Four people (Denning, Crowley, Grey, and Reeves) meet by accident on the streets of a city that has been emptied overnight of people, except for a few dead bodies. They learn from a newspaper that the city has been invaded and evacuated by everyone else. The cars have been disabled, so the four refugees hole up in the suite of a hotel, making do with candles, beer, and canned food. There WAS a fifth member of the group, a witless little character, but he ran out into the street and was rayed to death by a wandering robot. The invading army, as it turns out, consists entirely of these robots with their death rays. They’re impervious to bullets and can destroy airplanes, presumably with the same rays. A gun-toting evil murderer invades the hotel sanctuary of the survivors and puts moves on Crowley (who has fallen in love with Denning after knowing him for only a few hours). The resulting fight sees Grey killed and Denning wounded before the burly Reeves manages to strangle the killer.
The scenes of the survivors are inter cut with scenes of the requisite military and scientists trying just as hard as they can to devise a means of disabling these robots. They finally succeed — surprise! When the robot army is exposed to sound waves of a certain frequency, it “cracks their cathode ray tubes.” (Your television set is a cathode ray tube.) The army comes to the rescue at the last moment, too late, alas, to save Reeves but soon enough to whisk off Denning and Crowley.
A cheap and boring movie, I found it almost impossible to watch. Well, sometimes the cheapness can’t be helped. A budget will stretch only so far, as we all must know. But this thing could have been written and acted by members of the robot army, who look like they’re made of Lego’s or like unusually angular Gorts, although we only see one of them at a time.

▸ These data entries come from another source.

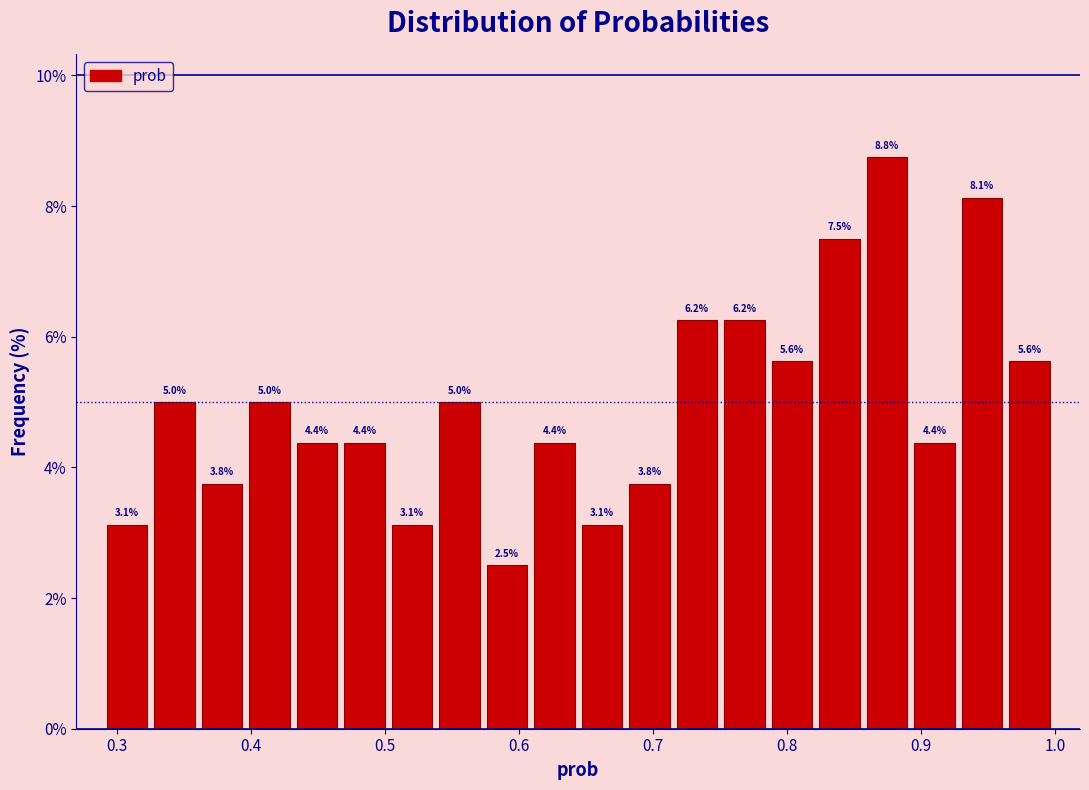

Around what value on the x-axis is the tallest bar? Give the approximate position of its centre, as read against the axis.

0.87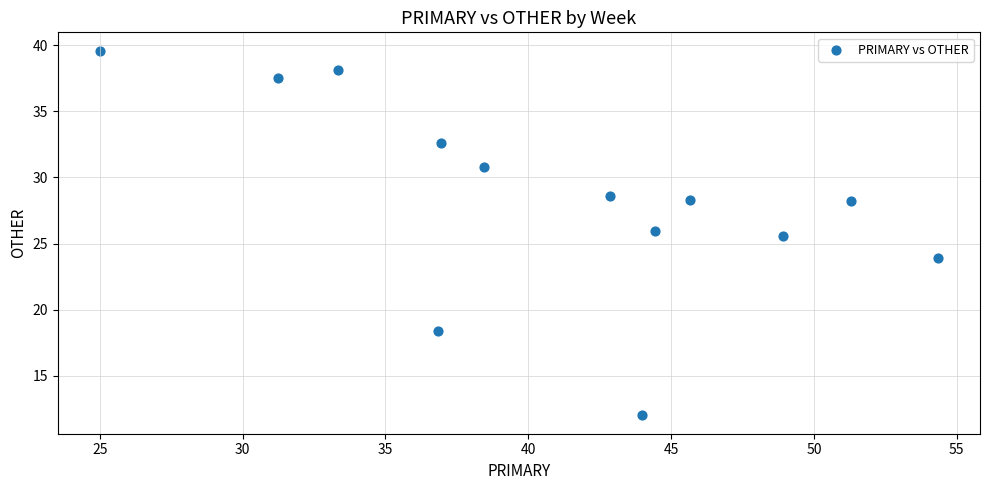

What Y value in the scatter plot is closest to 25?

25.5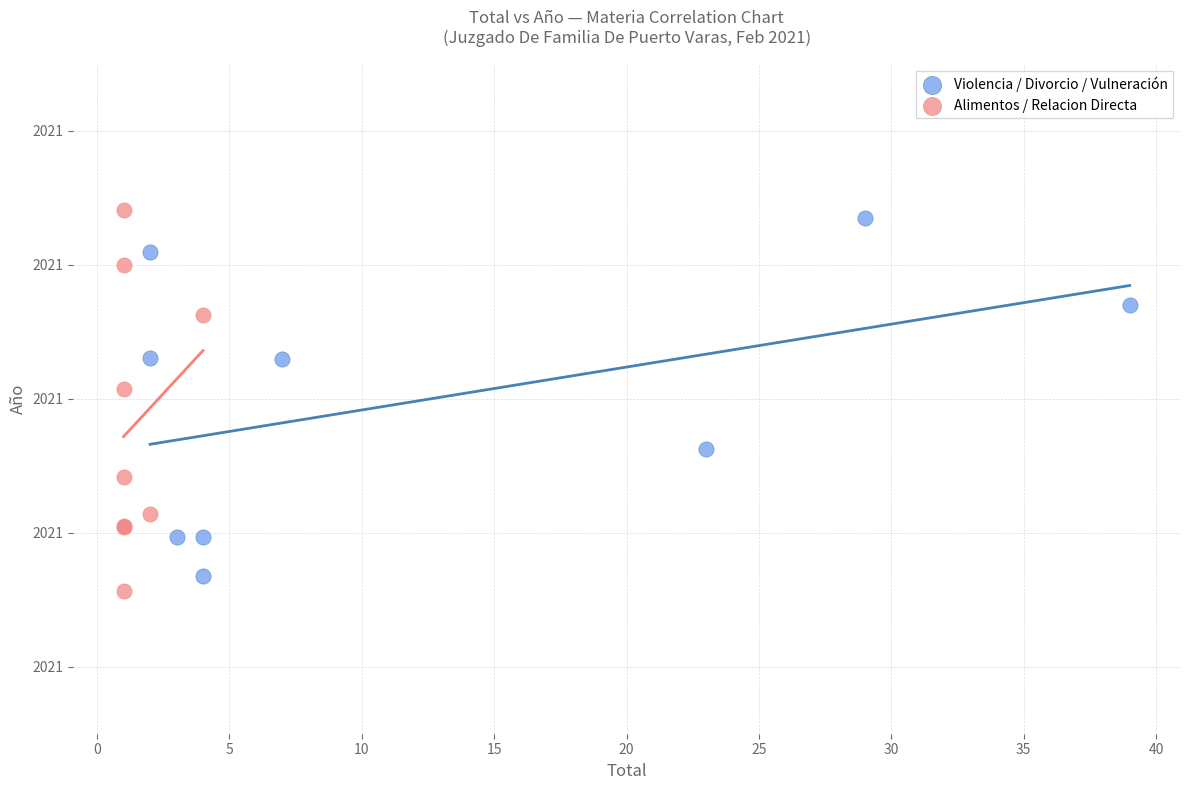

Which series reaches the maximum Y coordinate?

Alimentos / Relacion Directa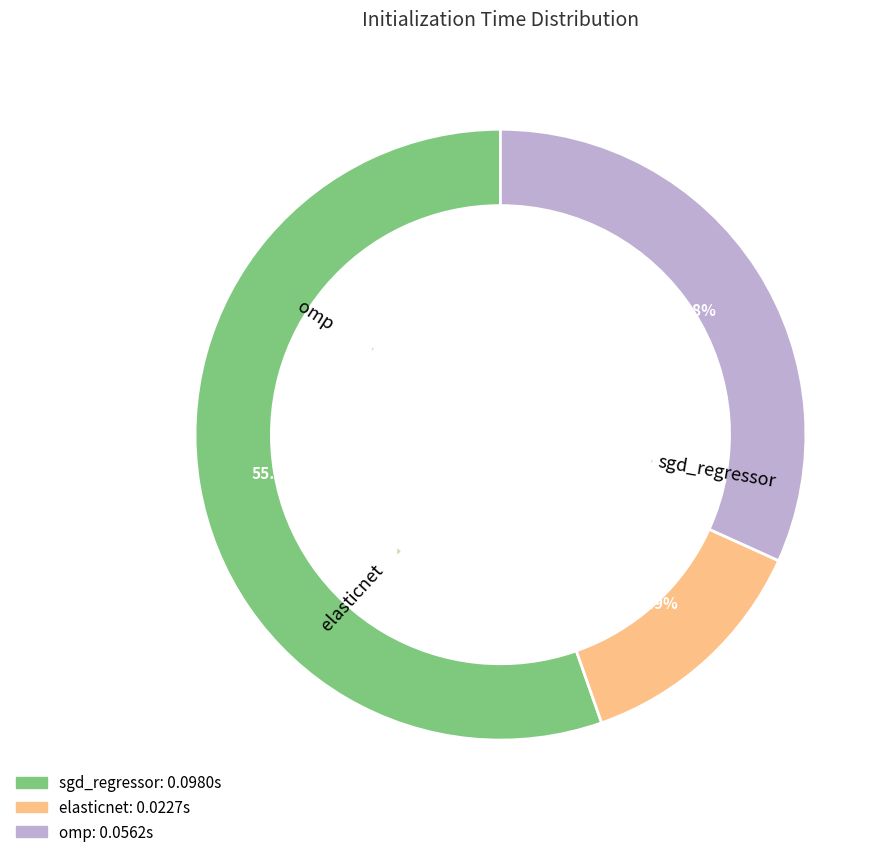

True or false: omp accounts for 32% of the total.

True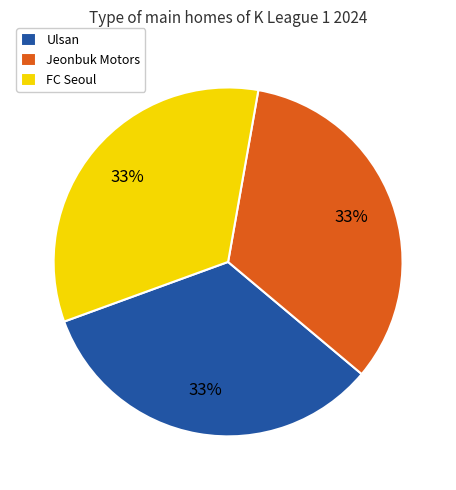

To the nearest percent, what percentage of the pie is FC Seoul?

33%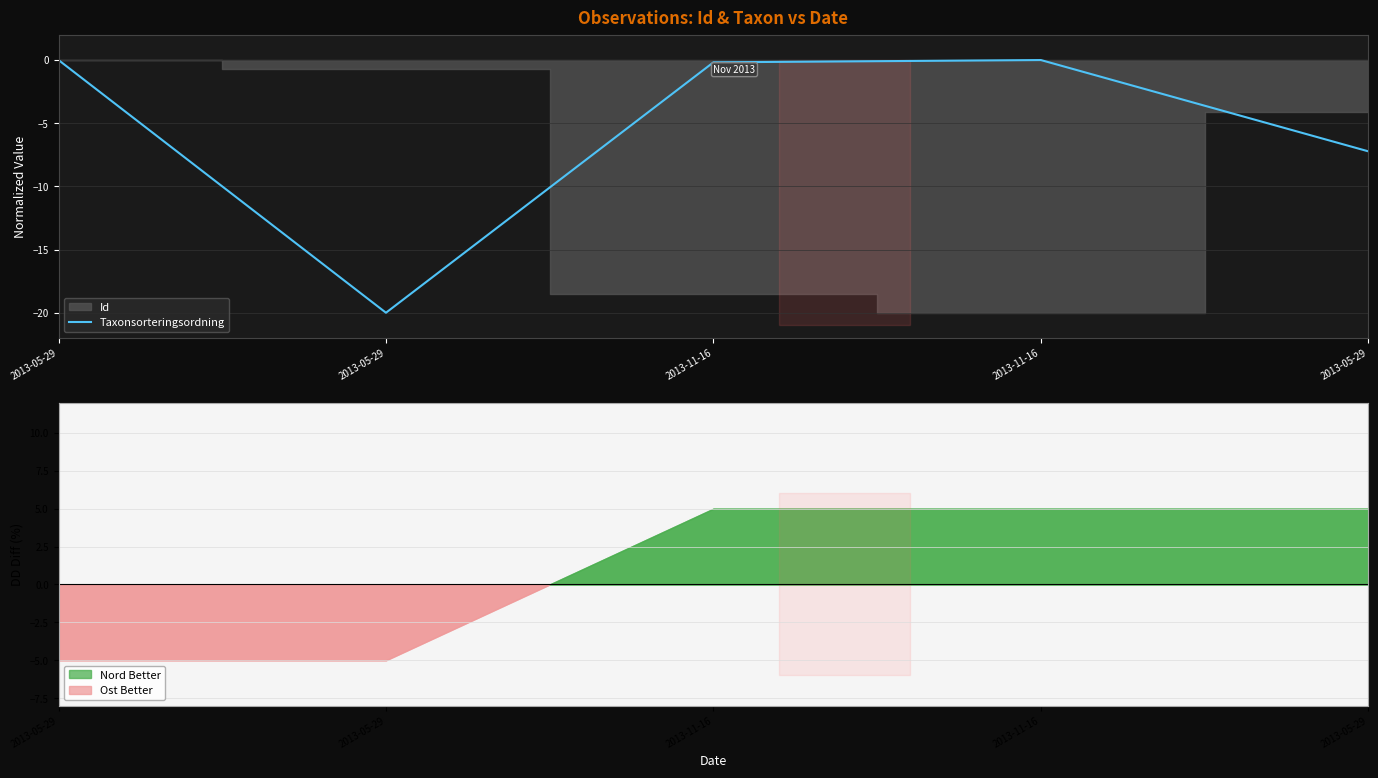

How many values are below zero?

3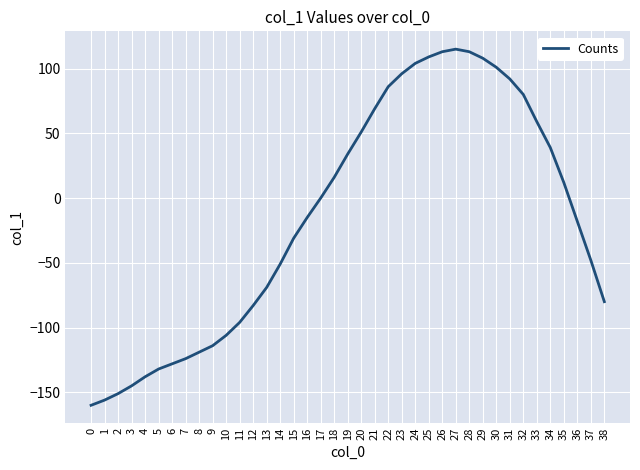

What is the maximum value shown in the chart?

115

The dialog sucks. The plot is unoriginal. The special effects might better have been suggested than put on display. The logic of the plot is terribly flawed and the direction careless. (Carefully pruned, it might have been a decent episode of The Outer Limits.) I’ll give just one example of a jarring lapse of common sense. The vicious murderer is holding the others at gunpoint and Grey suddenly remembers where she saw him before. He’s the guy that murdered that hooker on Skid Row! That’s right, admits the evildoer. His picture was all over the papers. They’ll be looking for him on every street corner, Denning observes. Not if I slip out through the sewers and get out behind the enemy lines, the murderer sneers. The entire city has been evacuated and is now occupied by indestructible robots who kill people and repulse the military with unknown rays — yet they’ll be watching every street corner for some nobody who killed a hooker! Santa Clause could waltz past the army without interference under these conditions! Well, another example. At the very beginning, Crowley wakes up to find the city empty and she wanders the streets. She stumbles across a dead body and Richard Denning at roughly the same time. They introduce themselves and explain where they spent the previous night. Minutes of frippery go by while neither asks the question: WHAT HAPPENED? It could have been good, even with the inexpensive sets and the second-tier (but seasoned) actors. As it is, it’s rather a painful experience except for those who really enjoy cheesy SF movies, and there seem to be legions of those.